Paul Manafort, former Trump campaign chairman, arrives at federal court in Washington, D.C., for his arraignment and bail hearing June 15, 2018. Photo: Diego M. Radzinschi/ALM

Connecticut native Paul Manafort was sentenced Wednesday to about six years in prison over his past lobbying work for the Ukraine, concluding a dramatic case in which the former Trump campaign chairman was accused of tampering with witnesses and breaching a plea deal with the special counsel.

A portion of the sentence—30 months, or 2.5 years—from Judge Amy Berman Jackson will run concurrently to the punishment he received in the Eastern District of Virginia last week. Manafort, who turns 70 in April, will serve a total of 7.5 years in prison.

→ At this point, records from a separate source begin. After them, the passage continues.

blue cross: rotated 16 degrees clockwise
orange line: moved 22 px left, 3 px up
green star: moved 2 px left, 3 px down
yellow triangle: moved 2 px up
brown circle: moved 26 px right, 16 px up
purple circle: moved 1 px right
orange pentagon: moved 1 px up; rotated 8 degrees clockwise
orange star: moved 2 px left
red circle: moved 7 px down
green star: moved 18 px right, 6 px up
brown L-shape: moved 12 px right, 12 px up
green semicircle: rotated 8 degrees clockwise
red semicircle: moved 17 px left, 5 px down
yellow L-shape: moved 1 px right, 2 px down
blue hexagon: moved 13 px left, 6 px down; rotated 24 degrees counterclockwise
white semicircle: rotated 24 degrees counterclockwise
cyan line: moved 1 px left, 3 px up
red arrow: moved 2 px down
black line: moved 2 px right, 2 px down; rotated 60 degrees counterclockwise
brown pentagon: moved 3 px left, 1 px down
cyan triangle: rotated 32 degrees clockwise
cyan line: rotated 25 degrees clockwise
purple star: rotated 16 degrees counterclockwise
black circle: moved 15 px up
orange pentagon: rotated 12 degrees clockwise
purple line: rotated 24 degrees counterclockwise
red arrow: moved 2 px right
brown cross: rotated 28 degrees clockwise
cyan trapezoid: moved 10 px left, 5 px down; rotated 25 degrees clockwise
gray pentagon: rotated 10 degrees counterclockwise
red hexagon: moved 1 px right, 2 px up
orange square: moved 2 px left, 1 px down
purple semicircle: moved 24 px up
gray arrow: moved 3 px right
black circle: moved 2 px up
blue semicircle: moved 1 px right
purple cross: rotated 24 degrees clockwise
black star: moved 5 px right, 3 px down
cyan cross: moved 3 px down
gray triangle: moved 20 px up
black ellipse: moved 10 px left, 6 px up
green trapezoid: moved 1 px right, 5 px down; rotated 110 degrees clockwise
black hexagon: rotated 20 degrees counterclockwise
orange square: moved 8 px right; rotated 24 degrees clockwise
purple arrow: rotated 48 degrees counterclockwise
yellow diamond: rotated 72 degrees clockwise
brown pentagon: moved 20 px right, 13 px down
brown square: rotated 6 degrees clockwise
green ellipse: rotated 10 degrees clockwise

Jackson sentenced Manafort to 60 months in prison on one conspiracy count and 13 months for another.

A federal judge in Alexandria, Virginia, sentenced Manafort to nearly four years in prison Thursday for financial fraud charges—a prison term that drew broader scrutiny for amounting to a fraction of the 19-to-24-year range recommended under sentencing guidelines. In that case, Judge T.S. Ellis gave Manafort credit for the nine months he already served behind bars, effectively lowering the 47-month sentence to three years.

Jackson also ordered 36 months of supervised release, which will run concurrently with his supervised release in Alexandria, Virginia. Manafort will also be required to pay over $6,000,000 once in restitution. Jackson did not impose a fine, citing the “significant” sums he will have paid in forfeiture and restitution.

The dual sentences mark an ignominious end for a political operative who briefly oversaw President Donald Trump's 2016 presidential run, and whose ties to Russia-aligned figures made him a target of special counsel Robert Mueller III's probe.

Manafort pleaded guilty in Washington to a pair of conspiracy charges after a jury in Virginia found him guilty in August of bank and tax fraud, along with one count of failing to disclose a foreign bank account. Rather than proceed to a second trial in Washington, Manafort pleaded guilty to reduced charges as part of a deal requiring him to cooperate with Mueller's team in its investigation into Russian interference in the 2016 election.